Go from the first line below to the one with "I. FOR ACTION BY THE BOARD OF GOVERNORS" and print each line exactly.
Task input START
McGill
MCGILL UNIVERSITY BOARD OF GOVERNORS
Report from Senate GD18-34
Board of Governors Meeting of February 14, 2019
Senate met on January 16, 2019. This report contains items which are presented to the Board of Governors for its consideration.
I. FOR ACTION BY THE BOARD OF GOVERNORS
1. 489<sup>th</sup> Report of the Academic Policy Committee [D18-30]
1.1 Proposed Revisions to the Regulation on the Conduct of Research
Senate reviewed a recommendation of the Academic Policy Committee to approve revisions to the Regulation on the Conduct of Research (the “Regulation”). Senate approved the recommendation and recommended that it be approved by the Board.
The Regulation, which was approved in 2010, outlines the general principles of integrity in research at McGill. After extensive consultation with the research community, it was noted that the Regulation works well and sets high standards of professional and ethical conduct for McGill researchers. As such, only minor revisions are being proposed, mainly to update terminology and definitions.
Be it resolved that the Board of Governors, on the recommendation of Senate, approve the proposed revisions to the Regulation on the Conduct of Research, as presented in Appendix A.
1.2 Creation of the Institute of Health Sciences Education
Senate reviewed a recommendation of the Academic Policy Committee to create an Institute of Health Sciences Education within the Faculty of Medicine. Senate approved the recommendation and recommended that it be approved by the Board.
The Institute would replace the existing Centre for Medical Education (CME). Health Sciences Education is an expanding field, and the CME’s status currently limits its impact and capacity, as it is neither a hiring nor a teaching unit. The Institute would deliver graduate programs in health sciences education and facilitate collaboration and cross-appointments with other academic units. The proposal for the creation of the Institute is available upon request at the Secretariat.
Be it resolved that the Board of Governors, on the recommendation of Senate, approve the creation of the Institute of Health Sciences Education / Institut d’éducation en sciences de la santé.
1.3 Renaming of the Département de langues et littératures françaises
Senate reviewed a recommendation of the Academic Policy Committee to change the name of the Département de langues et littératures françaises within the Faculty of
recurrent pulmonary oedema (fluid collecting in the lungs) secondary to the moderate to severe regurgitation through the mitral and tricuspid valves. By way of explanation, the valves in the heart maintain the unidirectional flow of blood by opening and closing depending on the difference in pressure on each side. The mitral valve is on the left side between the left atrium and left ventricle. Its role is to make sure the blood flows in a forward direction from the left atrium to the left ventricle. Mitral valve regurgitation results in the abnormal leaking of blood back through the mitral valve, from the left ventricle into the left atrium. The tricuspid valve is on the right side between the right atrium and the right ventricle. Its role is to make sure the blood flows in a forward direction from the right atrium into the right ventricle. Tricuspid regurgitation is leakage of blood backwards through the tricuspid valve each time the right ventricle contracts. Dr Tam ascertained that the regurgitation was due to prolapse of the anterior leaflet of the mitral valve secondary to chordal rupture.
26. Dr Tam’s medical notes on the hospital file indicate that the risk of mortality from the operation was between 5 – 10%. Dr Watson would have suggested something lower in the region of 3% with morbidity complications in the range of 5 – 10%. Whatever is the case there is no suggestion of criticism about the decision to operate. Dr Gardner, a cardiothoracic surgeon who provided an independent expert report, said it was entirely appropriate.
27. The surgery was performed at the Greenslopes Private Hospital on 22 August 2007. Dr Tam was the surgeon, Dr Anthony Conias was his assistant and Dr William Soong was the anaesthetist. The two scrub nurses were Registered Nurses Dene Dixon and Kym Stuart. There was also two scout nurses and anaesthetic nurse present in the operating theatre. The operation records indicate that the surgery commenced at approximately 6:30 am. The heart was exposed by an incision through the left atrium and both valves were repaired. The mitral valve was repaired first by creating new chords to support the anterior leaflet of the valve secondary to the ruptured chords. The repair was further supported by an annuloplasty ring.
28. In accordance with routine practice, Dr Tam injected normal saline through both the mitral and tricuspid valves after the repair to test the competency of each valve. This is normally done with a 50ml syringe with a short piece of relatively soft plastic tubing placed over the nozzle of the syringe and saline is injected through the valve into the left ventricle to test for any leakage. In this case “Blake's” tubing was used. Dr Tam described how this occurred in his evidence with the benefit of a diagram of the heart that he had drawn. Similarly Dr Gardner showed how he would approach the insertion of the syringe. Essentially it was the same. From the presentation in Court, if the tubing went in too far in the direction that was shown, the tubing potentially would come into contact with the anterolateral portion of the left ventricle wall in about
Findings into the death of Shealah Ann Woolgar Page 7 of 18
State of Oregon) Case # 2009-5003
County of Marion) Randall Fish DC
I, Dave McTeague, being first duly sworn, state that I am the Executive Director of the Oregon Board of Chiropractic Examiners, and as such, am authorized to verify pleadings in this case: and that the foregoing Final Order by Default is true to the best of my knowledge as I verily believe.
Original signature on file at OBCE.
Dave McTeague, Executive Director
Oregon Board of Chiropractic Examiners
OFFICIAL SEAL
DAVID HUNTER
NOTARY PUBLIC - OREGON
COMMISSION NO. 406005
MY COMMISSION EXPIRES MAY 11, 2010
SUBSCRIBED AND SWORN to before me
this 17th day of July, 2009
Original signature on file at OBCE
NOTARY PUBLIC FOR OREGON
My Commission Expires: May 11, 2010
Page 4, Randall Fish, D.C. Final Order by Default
Task input END
■ **Response below**
McGill
MCGILL UNIVERSITY BOARD OF GOVERNORS
Report from Senate GD18-34
Board of Governors Meeting of February 14, 2019
Senate met on January 16, 2019. This report contains items which are presented to the Board of Governors for its consideration.
I. FOR ACTION BY THE BOARD OF GOVERNORS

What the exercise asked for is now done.